Come è noto, vi sono diverse
concezioni dell’uguaglianza
delle possibilità
(o opportunità) educative a fondamento delle politiche ugualitarie degli
Stati moderni, a seconda che si consideri l’educazione un bene individuale
o collettivo, che si miri cioè alla massima apertura degli accessi all’istruzione
da parte dei singoli cittadini — lasciando poi che le differenze individuali
diano luogo a risultati educativi differenziati —, o si voglia conseguire un
elevamento dei livelli complessivi di istruzione, eliminando le disparità
iniziali tra gli individui o comunque non spingendoli verso conseguimenti
differenziati in quanto discriminanti ai fini degli accessi al mondo lavorativo
e ai «premi economici» connessi.
La prima concezione, secondo Besozzi (2006c, p. 163), è detta
indi-
vidualista
o
meritocratica,
e conduce a un’uguaglianza di tipo
formale,
ossia
impegna lo Stato nel garantire uguali opportunità di accesso al sistema
educativo, indipendentemente dalle origini sociali, e criteri universalistici
di valutazione dei rendimenti individuali.

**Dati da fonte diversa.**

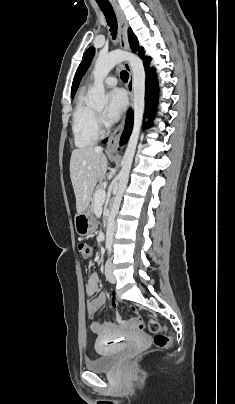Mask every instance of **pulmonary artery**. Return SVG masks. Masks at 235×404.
<instances>
[{"mask_svg":"<svg viewBox=\"0 0 235 404\" xmlns=\"http://www.w3.org/2000/svg\"><path fill=\"white\" fill-rule=\"evenodd\" d=\"M104 84L107 87H113L117 84V78L115 76H108L104 79Z\"/></svg>","mask_w":235,"mask_h":404,"instance_id":"obj_1","label":"pulmonary artery"}]
</instances>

La seconda concezione è detta
collettivista
o
sostanziale,
e mira a eliminare le barriere sia formali (di accesso)
sia sostanziali (in termini di risorse, trattamento e valutazione dei risultati)
che possono ostacolare il raggiungimento dei medesimi esiti da parte di quelle
categorie sociali che per ragioni economiche o socioculturali risultano carenti
di mezzi: si tratta di fornire loro le stesse possibilità di riuscita garantite a chi
proviene da condizioni di maggiore vantaggio. Poiché, di fatto, le disparità
educative persistono nonostante l’apertura degli accessi e la distribuzione
di pari risorse fra gli alunni, questa concezione fa propria la critica verso
l’operato della scuola intesa quale apparato fondamentalmente ingiusto e
riproduttore (intenzionale o no) delle disuguaglianze di partenza.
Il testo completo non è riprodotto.